Obviously this family was quite demeaned, being forced to accept so much charity. There may be some good however - I'm sure their hosts will be much more reticent to "demean" them, or anyone else in need, in the future.
I understand the frustration of being helpless and in need..
I also understand trash...
Those of us who said not to take in refugees, even those referred by a church, were roundly crticized here a few months ago.
There's always someone who will excuse the behavior of the worst among us. The generosity was the problem. Gimme a break.
That leftist psychologist is an idiot.
Oh puleeze...sounds like all of LA made a living accepting charity for generations. They weren't demeaned by it.
there have been many stories where evacuees who were giving free housing - even in places most people would consider to be paradise - were completely ungrateful about it.
I guess some people can't abide by having it 'good' if it's unfamiliar to them - so they revert back to the lackluster conditions they're comfortable with.

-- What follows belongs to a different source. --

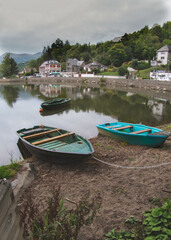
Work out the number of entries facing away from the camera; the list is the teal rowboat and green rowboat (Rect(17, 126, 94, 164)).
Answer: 0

Look for more stories in the same vien. When people never earn their own money this is how property and possesions get treated. I live in New Orleans and I am back full time. When other states began taking in evacuess I told my family that this would happen. All the goodhearted people who tried to help will be devastated.
Leave it to the psycobabble crowd to rush to the defense of these heathens. It would seem the wanna-be-shrink has no more idea of morality than the gutter trash from Louisiana.
Freepers should keep an eye out for this behaviour elsewhere, because these people were flown all over the country.
This idiot shrink is as nutty as these ingrates.
Wow......what can I say? Your "Keywords" are adequate! The psychologist needs a psychologist, and this family needs some condoms.
That this guy provides guidance to others is scary....
I'll bet he knows better than to be charitable.
It is a sad statement to say you were correct. This family traveled to Maryland ... that is long distance ingratitude.
Marge DiMaggio gets hit upside the head with an object lesson in reality.
"Therein might lie the problem, said psychologist Harald Graning of Confidential Counseling of Westminster."
The biggest problem is apologists for unacceptable behavior.
Well, as my grandfather used to say: "You can't shine
sh!t; you can rub it, and rub it, and rub it, but it just won't shine..."
These people may or may not be trash; but the tables could be turned. I used to work for this company and we did a Christmas thing every year. One time this couple and their family came. They dressed as nicely as possible which was really pretty good; but were driving a really nasty looking car. I was so glad we could help them; but some of our people including the manager decided to read into these people and made their stay with us very unpleasant. I was absolutely mortified. These people did nothing to deserve this kind of treatment. They knew they were coming to a company and tried to dress accordingly; but to this manager they were taking advantage of us; which I believe was totally untrue. I believe they were as honest as they could be and I could have rung that manager's neck and the others that were so cruel. You could see the hurt in their faces after being treated so shabby by these ex co-workers.